TASK OBJECTIVE — Count the lines in the material below that contain the word "Where". Reply with the number alone.

*** DATA FOR REVIEW

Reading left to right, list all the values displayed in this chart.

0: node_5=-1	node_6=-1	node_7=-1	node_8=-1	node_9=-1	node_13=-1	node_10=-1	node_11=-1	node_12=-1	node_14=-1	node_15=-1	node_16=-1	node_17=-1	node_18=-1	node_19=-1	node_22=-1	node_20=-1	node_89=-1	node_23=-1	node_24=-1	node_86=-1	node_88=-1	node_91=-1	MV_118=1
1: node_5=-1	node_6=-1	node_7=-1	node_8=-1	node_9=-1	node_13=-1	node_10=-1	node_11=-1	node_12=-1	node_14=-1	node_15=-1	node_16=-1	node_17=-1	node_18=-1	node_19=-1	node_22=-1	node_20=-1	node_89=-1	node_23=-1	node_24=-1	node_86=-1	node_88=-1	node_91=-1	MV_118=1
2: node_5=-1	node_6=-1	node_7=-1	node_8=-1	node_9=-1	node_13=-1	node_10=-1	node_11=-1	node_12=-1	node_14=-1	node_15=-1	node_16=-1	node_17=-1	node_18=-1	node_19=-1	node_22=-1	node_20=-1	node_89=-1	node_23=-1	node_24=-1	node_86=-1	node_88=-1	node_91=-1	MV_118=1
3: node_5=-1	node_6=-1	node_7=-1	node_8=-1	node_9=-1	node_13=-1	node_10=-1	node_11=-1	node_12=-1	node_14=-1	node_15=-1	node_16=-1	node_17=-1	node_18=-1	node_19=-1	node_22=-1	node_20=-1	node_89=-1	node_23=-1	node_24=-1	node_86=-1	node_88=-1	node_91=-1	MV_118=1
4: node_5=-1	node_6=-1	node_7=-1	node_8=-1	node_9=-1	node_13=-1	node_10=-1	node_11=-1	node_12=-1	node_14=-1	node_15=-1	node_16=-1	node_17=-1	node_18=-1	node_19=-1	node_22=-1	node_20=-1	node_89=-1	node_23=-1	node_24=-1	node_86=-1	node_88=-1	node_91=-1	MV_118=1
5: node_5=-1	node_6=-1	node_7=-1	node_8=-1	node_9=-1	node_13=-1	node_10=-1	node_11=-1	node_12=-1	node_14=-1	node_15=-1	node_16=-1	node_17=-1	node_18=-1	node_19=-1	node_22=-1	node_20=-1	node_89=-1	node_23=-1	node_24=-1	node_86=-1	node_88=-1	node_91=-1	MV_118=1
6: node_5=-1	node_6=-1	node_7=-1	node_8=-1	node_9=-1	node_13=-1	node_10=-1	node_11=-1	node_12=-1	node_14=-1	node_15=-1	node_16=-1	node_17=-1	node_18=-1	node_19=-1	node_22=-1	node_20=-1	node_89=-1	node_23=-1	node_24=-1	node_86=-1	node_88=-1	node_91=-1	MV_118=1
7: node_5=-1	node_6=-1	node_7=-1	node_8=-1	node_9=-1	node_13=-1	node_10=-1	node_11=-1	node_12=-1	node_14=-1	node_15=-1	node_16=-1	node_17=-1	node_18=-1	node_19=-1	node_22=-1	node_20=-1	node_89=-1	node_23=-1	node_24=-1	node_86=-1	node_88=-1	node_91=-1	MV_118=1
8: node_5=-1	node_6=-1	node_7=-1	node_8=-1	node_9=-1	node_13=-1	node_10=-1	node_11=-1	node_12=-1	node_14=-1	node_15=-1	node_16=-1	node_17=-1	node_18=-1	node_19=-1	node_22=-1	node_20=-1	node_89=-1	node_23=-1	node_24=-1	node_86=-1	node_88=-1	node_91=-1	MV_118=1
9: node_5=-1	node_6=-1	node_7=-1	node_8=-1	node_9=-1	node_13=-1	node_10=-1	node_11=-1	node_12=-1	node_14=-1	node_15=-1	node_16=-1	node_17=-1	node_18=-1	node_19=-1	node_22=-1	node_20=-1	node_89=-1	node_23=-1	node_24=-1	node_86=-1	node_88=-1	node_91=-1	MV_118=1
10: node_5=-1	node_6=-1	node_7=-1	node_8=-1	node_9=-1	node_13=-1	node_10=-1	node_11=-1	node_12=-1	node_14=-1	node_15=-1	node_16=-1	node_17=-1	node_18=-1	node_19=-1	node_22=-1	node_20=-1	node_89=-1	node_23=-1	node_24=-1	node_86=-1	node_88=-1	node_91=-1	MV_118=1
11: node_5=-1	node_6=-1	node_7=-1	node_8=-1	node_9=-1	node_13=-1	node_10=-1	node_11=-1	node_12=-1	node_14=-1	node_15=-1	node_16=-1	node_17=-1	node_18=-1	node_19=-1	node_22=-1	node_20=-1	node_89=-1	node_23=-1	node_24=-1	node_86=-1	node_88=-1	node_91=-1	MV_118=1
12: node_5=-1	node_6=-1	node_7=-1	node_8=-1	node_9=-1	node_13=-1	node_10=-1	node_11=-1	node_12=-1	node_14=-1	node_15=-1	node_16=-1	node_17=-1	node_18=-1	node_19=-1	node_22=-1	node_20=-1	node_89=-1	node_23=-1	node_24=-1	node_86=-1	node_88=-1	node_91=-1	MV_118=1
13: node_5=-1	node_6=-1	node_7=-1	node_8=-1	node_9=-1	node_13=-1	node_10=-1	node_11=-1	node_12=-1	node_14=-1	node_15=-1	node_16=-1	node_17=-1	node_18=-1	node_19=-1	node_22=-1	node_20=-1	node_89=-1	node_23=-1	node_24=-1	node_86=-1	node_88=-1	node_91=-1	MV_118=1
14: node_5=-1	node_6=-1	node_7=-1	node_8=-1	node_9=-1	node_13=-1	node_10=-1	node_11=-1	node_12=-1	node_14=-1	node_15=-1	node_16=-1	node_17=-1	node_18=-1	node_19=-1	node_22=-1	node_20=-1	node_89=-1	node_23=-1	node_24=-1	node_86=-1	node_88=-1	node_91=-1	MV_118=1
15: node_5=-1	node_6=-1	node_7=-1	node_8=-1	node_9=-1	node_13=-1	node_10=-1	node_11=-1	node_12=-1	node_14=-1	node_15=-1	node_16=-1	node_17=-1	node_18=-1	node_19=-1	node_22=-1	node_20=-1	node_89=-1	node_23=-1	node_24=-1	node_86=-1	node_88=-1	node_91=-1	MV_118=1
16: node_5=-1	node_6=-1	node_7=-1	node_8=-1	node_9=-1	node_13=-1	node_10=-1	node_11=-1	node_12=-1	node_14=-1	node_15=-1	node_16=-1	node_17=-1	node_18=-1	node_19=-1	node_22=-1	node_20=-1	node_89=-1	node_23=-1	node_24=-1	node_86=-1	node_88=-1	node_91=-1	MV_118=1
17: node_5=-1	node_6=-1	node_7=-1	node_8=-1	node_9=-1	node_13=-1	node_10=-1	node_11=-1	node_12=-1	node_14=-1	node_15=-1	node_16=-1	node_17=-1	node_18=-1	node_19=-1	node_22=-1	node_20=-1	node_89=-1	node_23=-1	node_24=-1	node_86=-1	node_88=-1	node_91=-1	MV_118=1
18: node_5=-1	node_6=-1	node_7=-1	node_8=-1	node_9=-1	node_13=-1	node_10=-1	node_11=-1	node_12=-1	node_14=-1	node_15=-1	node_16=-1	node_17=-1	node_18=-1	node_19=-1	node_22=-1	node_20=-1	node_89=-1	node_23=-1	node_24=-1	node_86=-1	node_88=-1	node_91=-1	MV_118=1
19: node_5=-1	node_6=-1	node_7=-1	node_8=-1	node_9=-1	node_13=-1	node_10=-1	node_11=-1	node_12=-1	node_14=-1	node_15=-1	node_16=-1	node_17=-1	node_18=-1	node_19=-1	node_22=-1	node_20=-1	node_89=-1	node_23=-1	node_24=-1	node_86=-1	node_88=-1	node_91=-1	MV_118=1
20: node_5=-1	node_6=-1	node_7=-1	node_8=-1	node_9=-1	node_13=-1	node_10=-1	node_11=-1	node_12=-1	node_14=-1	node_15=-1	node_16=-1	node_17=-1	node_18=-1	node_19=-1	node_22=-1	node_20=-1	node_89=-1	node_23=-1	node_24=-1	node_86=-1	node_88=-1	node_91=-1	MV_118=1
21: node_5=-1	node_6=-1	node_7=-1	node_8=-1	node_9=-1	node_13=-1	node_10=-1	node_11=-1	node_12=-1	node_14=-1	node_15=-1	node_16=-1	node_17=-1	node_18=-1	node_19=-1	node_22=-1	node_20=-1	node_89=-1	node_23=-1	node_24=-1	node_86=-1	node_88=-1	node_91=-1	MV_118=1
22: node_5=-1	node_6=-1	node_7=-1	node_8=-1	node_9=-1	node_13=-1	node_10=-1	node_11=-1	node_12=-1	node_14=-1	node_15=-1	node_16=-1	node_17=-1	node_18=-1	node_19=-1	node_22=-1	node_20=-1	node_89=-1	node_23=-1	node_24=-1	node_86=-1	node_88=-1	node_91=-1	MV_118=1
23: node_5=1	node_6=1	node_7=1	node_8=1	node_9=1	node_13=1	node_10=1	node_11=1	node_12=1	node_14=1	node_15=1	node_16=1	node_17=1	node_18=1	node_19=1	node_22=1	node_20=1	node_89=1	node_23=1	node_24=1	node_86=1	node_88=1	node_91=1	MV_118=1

******
*** DATA FOR REVIEW

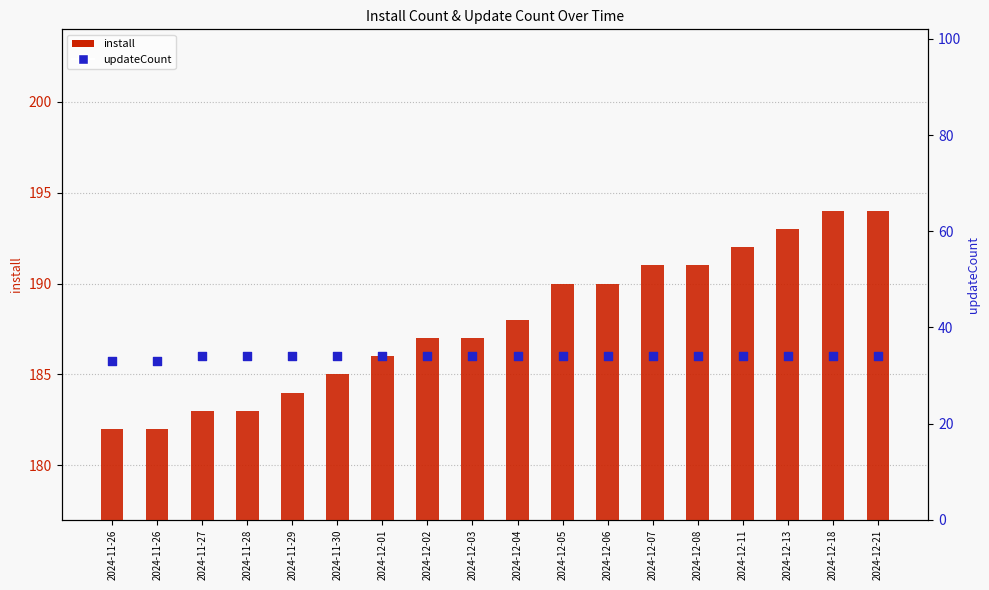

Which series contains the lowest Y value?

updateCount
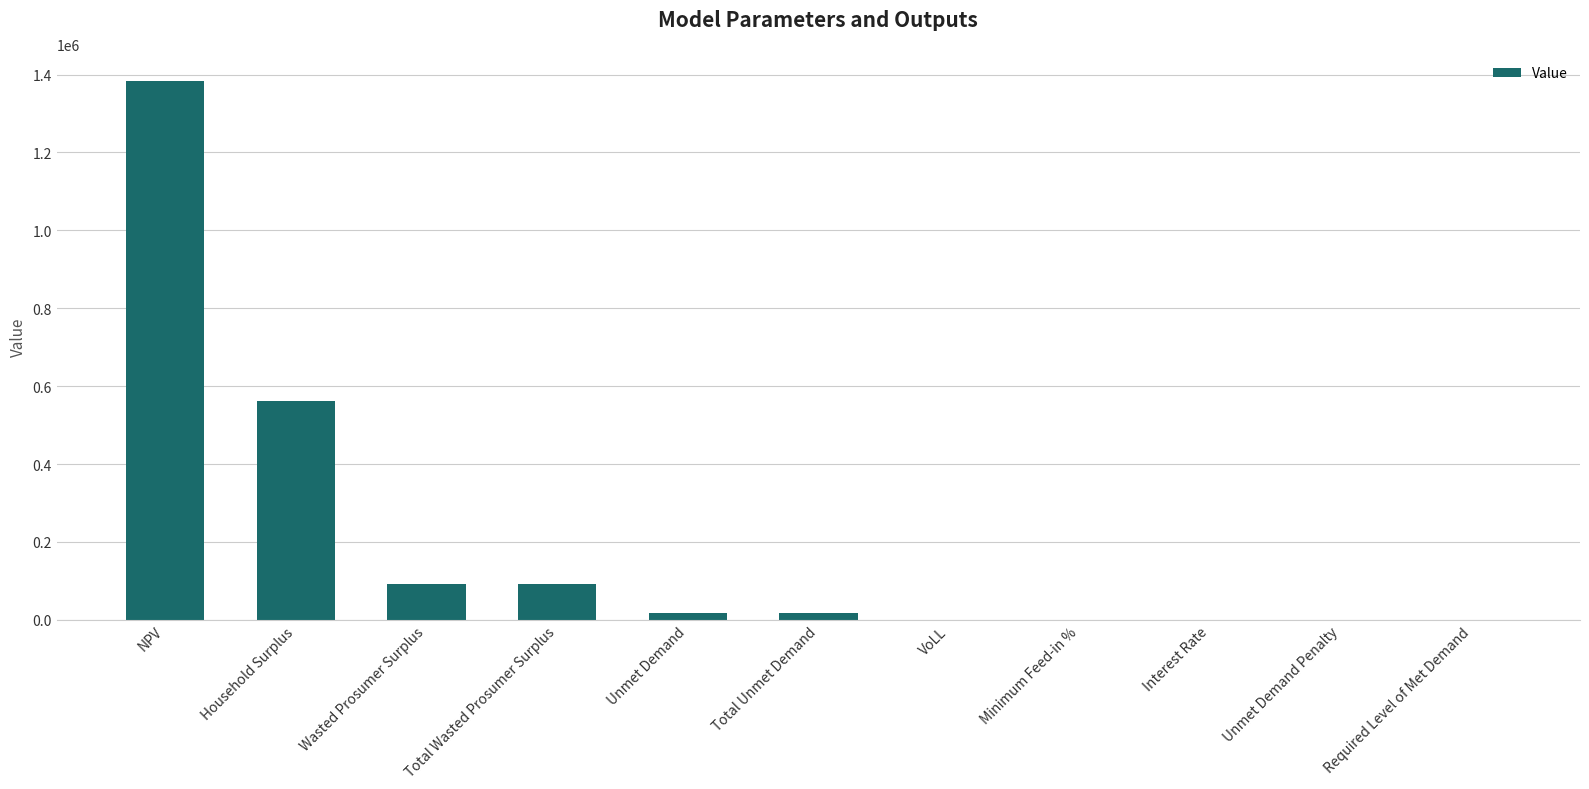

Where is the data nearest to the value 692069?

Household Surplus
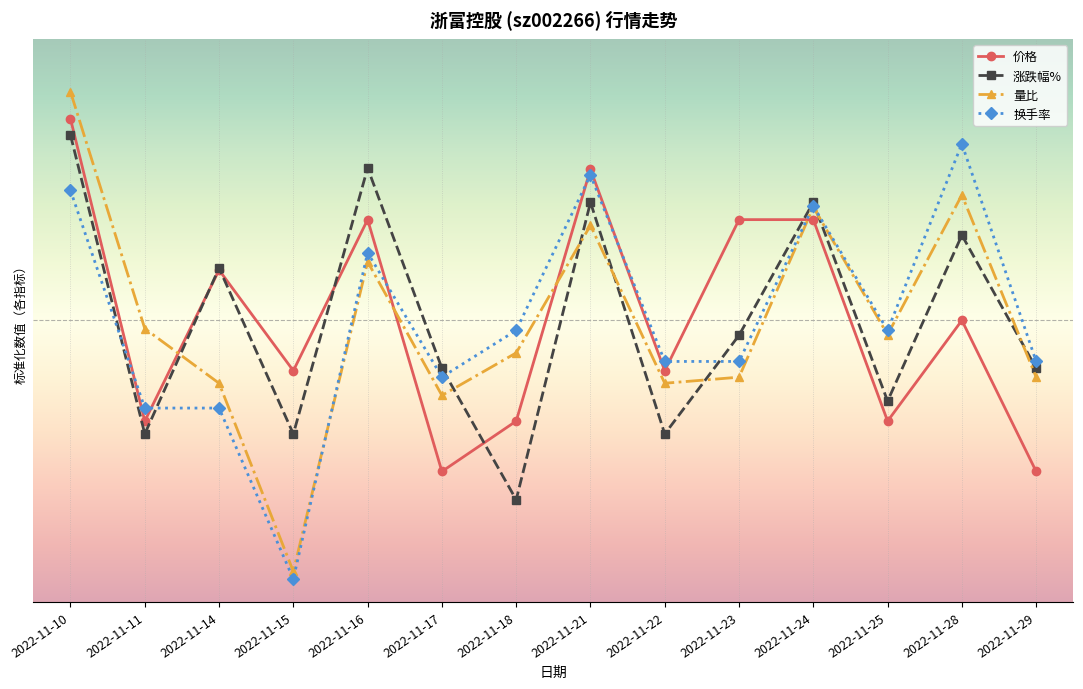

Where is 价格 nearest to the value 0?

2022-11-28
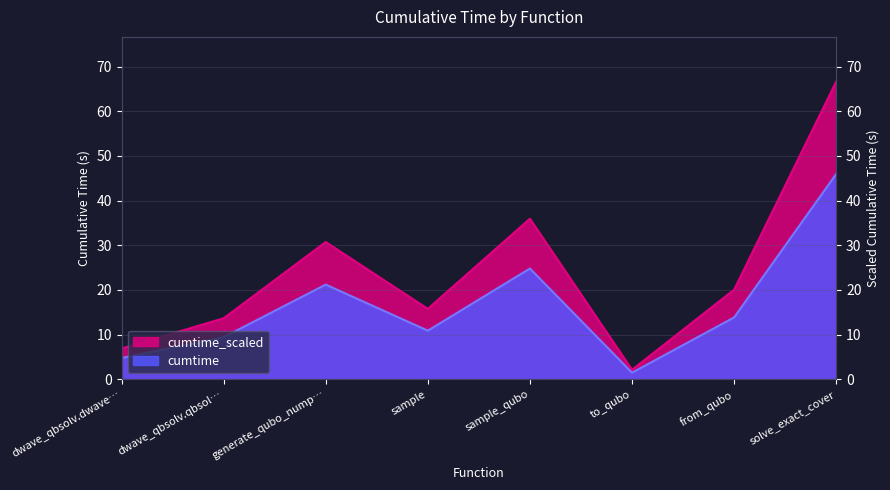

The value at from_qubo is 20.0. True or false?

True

******
*** DATA FOR REVIEW

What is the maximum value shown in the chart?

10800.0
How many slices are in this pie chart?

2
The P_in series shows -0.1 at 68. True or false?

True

******

WRITTEN REPLY — 2